Routes of transmission of human brucellosis include ingestion of animal products, such as unpasteurized milk and milk products, undercooked meat products, and traditional delicacies, inhalation of airborne animal manure particles, or mucosal or skin abrasion/wound contact when handling infected animal carcasses, placentas, or animal vaginal secretions (1, 14, 16). In the United States, brucellosis is recognized as one of the most common laboratory-transmitted infections (5). In this specific case, it is clear that clinicians in the local hospital did not suspect brucellosis, therefore prolonging patient treatment and endangering the clinical laboratory staff. The automated identification systems are utilized primarily for rapid detection of organisms with no prior knowledge of any specific suspected disease. We hope to remind clinicians of the importance of discussing activities, including travel, food consumption, occupation, and recreational activities such as feral swine hunting, when obtaining a history of patients with acute febrile illness.
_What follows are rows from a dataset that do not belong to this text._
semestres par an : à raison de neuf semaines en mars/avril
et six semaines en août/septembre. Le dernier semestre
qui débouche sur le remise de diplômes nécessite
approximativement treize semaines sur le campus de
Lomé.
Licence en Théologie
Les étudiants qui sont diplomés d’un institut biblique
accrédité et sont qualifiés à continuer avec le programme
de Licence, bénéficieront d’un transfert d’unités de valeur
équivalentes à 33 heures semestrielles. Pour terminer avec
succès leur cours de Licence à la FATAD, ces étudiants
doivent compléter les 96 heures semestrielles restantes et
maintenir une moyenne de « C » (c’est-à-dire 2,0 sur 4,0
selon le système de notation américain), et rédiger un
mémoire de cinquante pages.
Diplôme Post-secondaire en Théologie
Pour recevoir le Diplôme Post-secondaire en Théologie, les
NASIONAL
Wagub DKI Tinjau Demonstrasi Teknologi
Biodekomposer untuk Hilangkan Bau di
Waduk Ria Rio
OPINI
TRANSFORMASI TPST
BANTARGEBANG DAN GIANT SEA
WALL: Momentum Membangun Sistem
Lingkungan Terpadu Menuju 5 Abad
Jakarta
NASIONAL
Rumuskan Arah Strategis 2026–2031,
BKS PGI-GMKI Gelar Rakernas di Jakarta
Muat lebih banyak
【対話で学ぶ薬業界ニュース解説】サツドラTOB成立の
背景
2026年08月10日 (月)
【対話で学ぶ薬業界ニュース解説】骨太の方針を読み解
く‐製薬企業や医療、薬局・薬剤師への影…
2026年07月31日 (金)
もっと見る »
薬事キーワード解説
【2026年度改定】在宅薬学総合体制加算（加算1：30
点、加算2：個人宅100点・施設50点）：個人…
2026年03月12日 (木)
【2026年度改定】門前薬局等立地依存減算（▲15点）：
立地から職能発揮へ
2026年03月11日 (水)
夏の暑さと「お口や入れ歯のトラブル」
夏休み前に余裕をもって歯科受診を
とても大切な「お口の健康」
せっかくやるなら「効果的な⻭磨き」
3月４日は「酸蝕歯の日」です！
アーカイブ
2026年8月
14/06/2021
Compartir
We also need to emphasize the fact that clinicians should consider brucellosis in such cases in which an automated system detected Ochrobactrum instead of Brucella spp. Therefore, it is important for clinicians to alert laboratorians to follow the Sentinel Guidelines for handling suspected brucellosis cases, as recommended by ASM/CDC (http://www.asm.org/index.php/policy/sentinel-level-clinical-microbiology-laboratory-guidelines.html).
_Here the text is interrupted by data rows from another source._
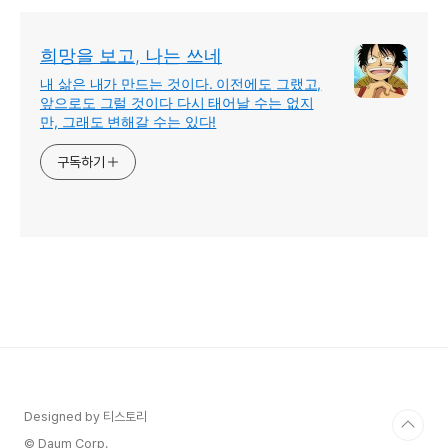
Suite Pro6, Tasks)
희망을 보고, 나는 쓰네
내 삶은 내가 만드는 것이다. 이전에도 그랬고,
앞으로도 그럴 것이다 다시 태어날 수는 없지
만, 그래도 변해갈 수는 있다!
구독하기
Designed by 티스토리
© Daum Corp.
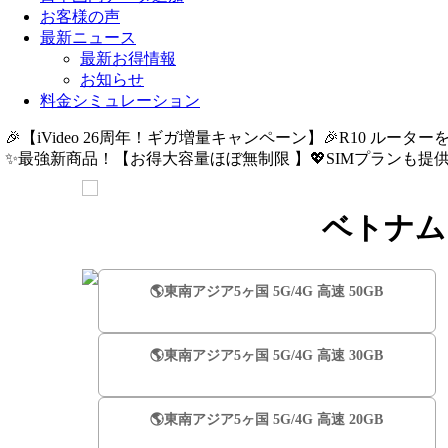
お客様の声
最新ニュース
最新お得情報
お知らせ
料金シミュレーション
🎉【iVideo 26周年！ギガ増量キャンペーン】🎉R10 ルーター
✨️最強新商品！【お得大容量ほぼ無制限 】💖SIMプランも提供中
ベトナム【
🌎️東南アジア5ヶ国 5G/4G 高速 50GB
🌎️東南アジア5ヶ国 5G/4G 高速 30GB
🌎️東南アジア5ヶ国 5G/4G 高速 20GB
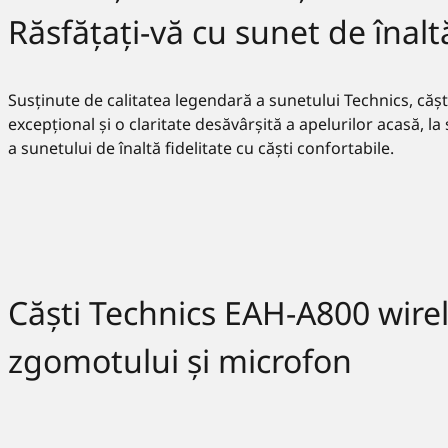
Răsfățați-vă cu sunet de înaltă
Susținute de calitatea legendară a sunetului Technics, căș
excepțional și o claritate desăvârșită a apelurilor acasă, la s
a sunetului de înaltă fidelitate cu căști confortabile.
Căști Technics EAH-A800 wirel
zgomotului și microfon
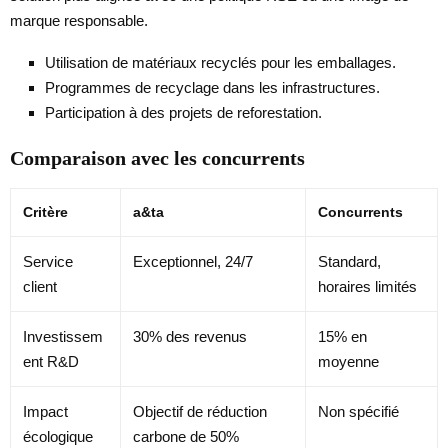
marque responsable.
Utilisation de matériaux recyclés pour les emballages.
Programmes de recyclage dans les infrastructures.
Participation à des projets de reforestation.
Comparaison avec les concurrents
Critère
a&ta
Concurrents
Service
Exceptionnel, 24/7
Standard,
client
horaires limités
Investissem
30% des revenus
15% en
ent R&D
moyenne
Impact
Objectif de réduction
Non spécifié
écologique
carbone de 50%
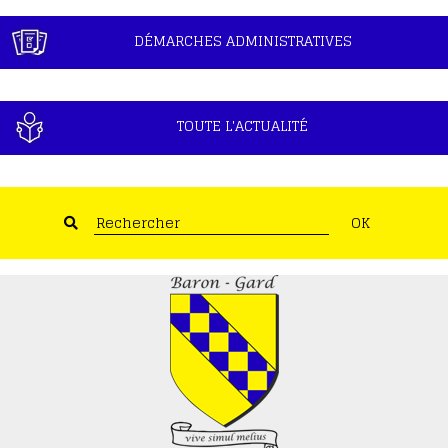
DÉMARCHES ADMINISTRATIVES
TOUTE L'ACTUALITÉ
OK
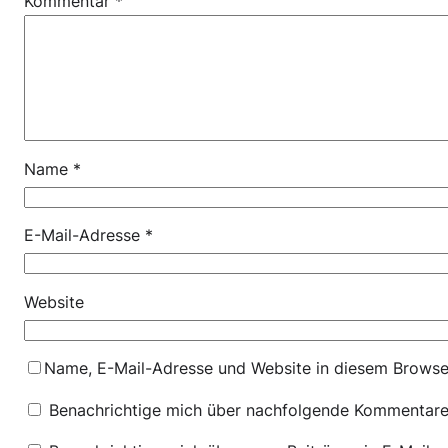
Kommentar
*
Name
*
E-Mail-Adresse
*
Website
Name, E-Mail-Adresse und Website in diesem Browse
Benachrichtige mich über nachfolgende Kommentare 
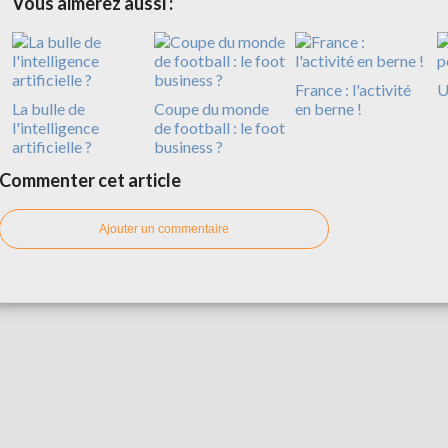
Vous aimerez aussi :
France : l'activité
U
La bulle de
Coupe du monde
en berne !
l'intelligence
de football : le foot
artificielle ?
business ?
Commenter cet article
Ajouter un commentaire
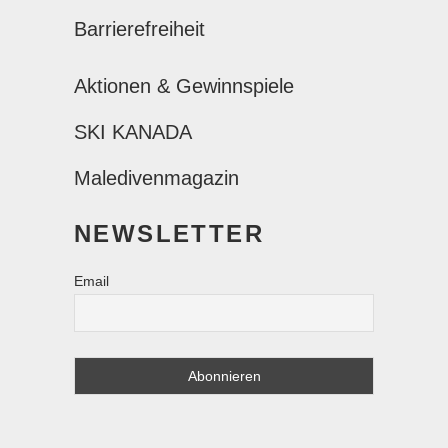
Barrierefreiheit
Aktionen & Gewinnspiele
SKI KANADA
Maledivenmagazin
NEWSLETTER
Email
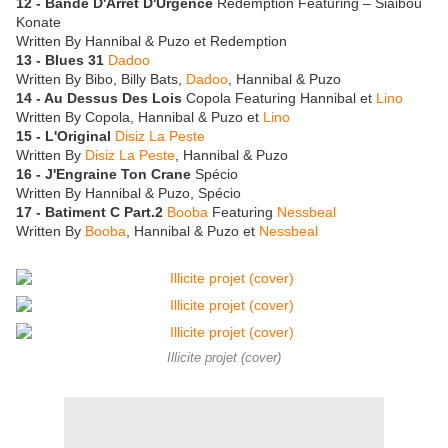
12 - Bande D'Arret D'Urgence
Redemption Featuring – Siaibou
Konate
Written By Hannibal & Puzo et Redemption
13 - Blues 31
Dadoo
Written By Bibo, Billy Bats,
Dadoo
, Hannibal & Puzo
14 - Au Dessus Des Lois
Copola Featuring Hannibal et
Lino
Written By Copola, Hannibal & Puzo et
Lino
15 - L'Original
Disiz La Peste
Written By
Disiz La Peste
, Hannibal & Puzo
16 - J'Engraine Ton Crane
Spécio
Written By Hannibal & Puzo, Spécio
17 - Batiment C Part.2
Booba
Featuring
Nessbeal
Written By
Booba
, Hannibal & Puzo et
Nessbeal
Illicite projet (cover)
Our report emphasizes the need to remind clinicians to consider brucellosis in spite of detection of Ochrobactrum anthropi in the differential diagnosis of unexplained febrile illness using results conferred by rapid automated biochemical assay systems and/or serologic testing. We also hope to inspire clinicians to obtain information about patient activities, including travel, food consumption, occupation, and outdoor recreation, such as wild swine hunting. Laboratorians should be aware of the limitations of using the automated identification systems for Brucella. Differentiation between Brucella species and other genetically related Gram-negative organisms with early diagnosis and treatment can be lifesaving.